Abstract:
Background: Recombinant myofibril-bound serine proteinase (rMBSP) was successfully expressed in Pichia pastoris GS115 in our laboratory. However, low production of rMBSP in shake flask constraints further exploration of properties.
Methods: A 5-L high cell density fermentation was performed and the fermentation medium was optimized. Response surface methodology (RSM) was used to optimize the culture condition through modeling three selected parameter.

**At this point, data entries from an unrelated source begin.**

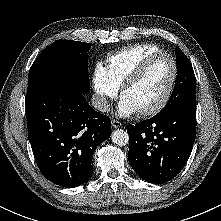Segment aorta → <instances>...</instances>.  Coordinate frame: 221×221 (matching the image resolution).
Here are the masks:
<instances>
[{"label":"aorta","instance_id":"1","mask_svg":"<svg viewBox=\"0 0 221 221\" xmlns=\"http://www.w3.org/2000/svg\"><path fill=\"white\" fill-rule=\"evenodd\" d=\"M111 139L114 144L124 146L129 142L128 133L123 129H117L112 132Z\"/></svg>","mask_w":221,"mask_h":221}]
</instances>
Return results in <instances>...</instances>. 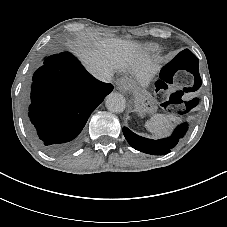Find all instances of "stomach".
<instances>
[{
  "label": "stomach",
  "mask_w": 227,
  "mask_h": 227,
  "mask_svg": "<svg viewBox=\"0 0 227 227\" xmlns=\"http://www.w3.org/2000/svg\"><path fill=\"white\" fill-rule=\"evenodd\" d=\"M125 81L130 82V87L127 90H124V92H128L130 89H132L136 95V110L141 113H150L156 110V104L155 100L152 98V96L143 90L142 88H136L134 86V81H131L129 79H121Z\"/></svg>",
  "instance_id": "obj_1"
}]
</instances>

Results: Under the optimized culture medium (LBSM, 1% yeast powder and 1% peptone) and culture conditions (induction pH 5.5, temperature 29 °C, time 40 h), the yield of rMBSP was 420 mg/L in a 5-L fermenter, which was a 6-fold increase over thar, expressed in flask cultivation. The desired enzyme was purified by two-step, which yielded a 33.7% recovery of a product that had over 85% purity. The activity of purified rMBSP was significantly inhibited by Ca2+, Mg2+, SDS, guanidine hydrochloeide, acetone, isopropanol, chloroform, n-hexane and n-heptane. Enzymatic analysis revealed a Km of 2.89 ± 0.09 μM and a Vmax of 14.20 ± 0.12 nM•min-1 for rMBSP. LC-MS/MS analysis demonstrated the specific cleavage of bovine serum albumin by rMPSP.
Conclusion: These findings suggest that rMPSP has potential as a valuable enzyme for protein science research.
Methods: A 5-L high cell density fermentation was performed and the fermentation medium was optimized. Response surface methodology (RSM) was used to optimize the culture condition through modeling three selected parameter.
Results: Under the optimized culture medium (LBSM, 1% yeast powder and 1% peptone) and culture conditions (induction pH 5.5, temperature 29 °C, time 40 h), the yield of rMBSP was 420 mg/L in a 5-L fermenter, which was a 6-fold increase over thar, expressed in flask cultivation. The desired enzyme was purified by two-step, which yielded a 33.7% recovery of a product that had over 85% purity. The activity of purified rMBSP was significantly inhibited by Ca2+, Mg2+, SDS, guanidine hydrochloeide, acetone, isopropanol, chloroform, n-hexane and n-heptane. Enzymatic analysis revealed a Km of 2.89 ± 0.09 μM and a Vmax of 14.20 ± 0.12 nM•min-1 for rMBSP. LC-MS/MS analysis demonstrated the specific cleavage of bovine serum albumin by rMPSP.
Conclusion: These findings suggest that rMPSP has potential as a valuable enzyme for protein science research.
摘要:
背景:重组肌原纤维结合丝氨酸蛋白酶(rMBSP)在毕赤酵母GS115中成功表达。然而,摇瓶中rMBSP的低产量限制了对性能的进一步探索。
方法:进行5-L高细胞密度发酵并优化发酵培养基。响应面法(RSM)用于通过建模三个选定的参数来优化培养条件。
结果:在优化的培养基(LBSM,1%酵母粉和1%蛋白胨)和培养条件(诱导pH5.5,温度29°C,时间40小时),在5升发酵罐中,rMBSP的产量为420毫克/升,比塔尔增加了6倍,在烧瓶培养中表达。通过两步纯化所需的酶,其产生具有超过85%纯度的产品的33.7%回收率。纯化的rMBSP的活性被Ca2+显著抑制,Mg2+,SDS,盐酸胍,丙酮,异丙醇,氯仿,正己烷和正庚烷。酶分析显示rMBSP的Km为2.89±0.09μM,Vmax为14.20±0.12nM•min-1。LC-MS/MS分析表明rMPSP对牛血清白蛋白的特异性裂解。
结论:这些发现表明rMPSP具有作为蛋白质科学研究有价值的酶的潜力。
方法:进行5-L高细胞密度发酵并优化发酵培养基。响应面法(RSM)用于通过建模三个选定的参数来优化培养条件。
结果:在优化的培养基(LBSM,1%酵母粉和1%蛋白胨)和培养条件(诱导pH5.5,温度29°C,时间40小时),在5升发酵罐中,rMBSP的产量为420毫克/升,比塔尔增加了6倍,在烧瓶培养中表达。通过两步纯化所需的酶,其产生具有超过85%纯度的产品的33.7%回收率。纯化的rMBSP的活性被Ca2+显著抑制,Mg2+,SDS,盐酸胍,丙酮,异丙醇,氯仿,正己烷和正庚烷。酶分析显示rMBSP的Km为2.89±0.09μM,Vmax为14.20±0.12nM•min-1。LC-MS/MS分析表明rMPSP对牛血清白蛋白的特异性裂解。
结论:这些发现表明rMPSP具有作为蛋白质科学研究有价值的酶的潜力。